Reshma Gandhi

Personal information
- Born: 16 December 1974 (age 51) Ahmednagar, India
- Batting: Right-handed
- Role: Wicket-keeper

International information
- National side: India;
- ODI debut (cap 54): 26 June 1999 v Ireland
- Last ODI: 11 July 1999 v England

Career statistics
| Competition | WODI |
| Matches | 2 |
| Runs scored | 122 |
| Batting average | 122 |
| 100s/50s | 1/0 |
| Top score | 104* |
| Catches/stumpings | 1/1 |
- Source: CricketArchive, 8 May 2020

= Reshma Gandhi =

Indian cricketer (born 1974)

Reshma Gandhi (born 16 December 1974) is a former One Day International cricketer who represented India.

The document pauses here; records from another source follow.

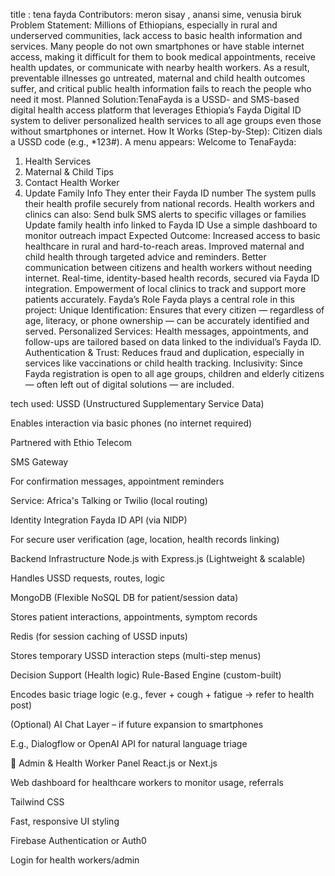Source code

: title : tena fayda 
Contributors: meron sisay , anansi sime, venusia biruk
Problem Statement: Millions of Ethiopians, especially in rural and underserved communities, lack access to basic health information and services. Many people do not own smartphones or have   stable internet access, making it difficult for them to book medical appointments, receive health updates, or communicate with nearby health workers. As a result, preventable illnesses go   untreated, maternal and child health outcomes suffer, and critical public health information fails to reach the people who need it most.
Planned Solution:TenaFayda is a USSD- and SMS-based digital health access platform that leverages Ethiopia’s Fayda Digital ID system to deliver personalized health services to all age groups  even those without smartphones or internet. 
How It Works (Step-by-Step):
Citizen dials a USSD code (e.g., *123#).
A menu appears:
 Welcome to TenaFayda:
1. Health Services
2. Maternal & Child Tips
3. Contact Health Worker
4. Update Family Info
They enter their Fayda ID number
The system pulls their health profile securely from national records.
Health workers and clinics can also:
Send bulk SMS alerts to specific villages or families
Update family health info linked to Fayda ID
Use a simple dashboard to monitor outreach impact
 Expected Outcome: Increased access to basic healthcare in rural and hard-to-reach areas.
Improved maternal and child health through targeted advice and reminders.
Better communication between citizens and health workers without needing internet.
Real-time, identity-based health records, secured via Fayda ID integration.
Empowerment of local clinics to track and support more patients accurately.
Fayda’s Role
Fayda plays a central role in this project:
Unique Identification: Ensures that every citizen — regardless of age, literacy, or phone ownership — can be accurately identified and served.
Personalized Services: Health messages, appointments, and follow-ups are tailored based on data linked to the individual’s Fayda ID.
Authentication & Trust: Reduces fraud and duplication, especially in services like vaccinations or child health tracking.
Inclusivity: Since Fayda registration is open to all age groups, children and elderly citizens — often left out of digital solutions — are included.


tech used:
USSD (Unstructured Supplementary Service Data)

Enables interaction via basic phones (no internet required)

Partnered with Ethio Telecom

SMS Gateway

For confirmation messages, appointment reminders

Service: Africa's Talking or Twilio (local routing)

Identity Integration
Fayda ID API (via NIDP)

For secure user verification (age, location, health records linking)

 Backend Infrastructure
Node.js with Express.js (Lightweight & scalable)

Handles USSD requests, routes, logic

MongoDB (Flexible NoSQL DB for patient/session data)

Stores patient interactions, appointments, symptom records

Redis (for session caching of USSD inputs)

Stores temporary USSD interaction steps (multi-step menus)

 Decision Support (Health logic)
Rule-Based Engine (custom-built)

Encodes basic triage logic (e.g., fever + cough + fatigue → refer to health post)

(Optional) AI Chat Layer – if future expansion to smartphones

E.g., Dialogflow or OpenAI API for natural language triage

🔧 Admin & Health Worker Panel
React.js or Next.js

Web dashboard for healthcare workers to monitor usage, referrals

Tailwind CSS

Fast, responsive UI styling

Firebase Authentication or Auth0

Login for health workers/admin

She is a right-handed batter and wicket-keeper.

==International career==
She has played two ODIs as a wicket-keeper and also scored an unbeaten century.

Gandhi is one of the five woman cricketers who have scored a century on debut. It was in Ireland against Ireland women's cricket team in 1999. She, along with Mithali Raj had a partnership of 258 unbroken runs, where Gandhi scored 104 runs while Raj scored an unbeaten 114 runs.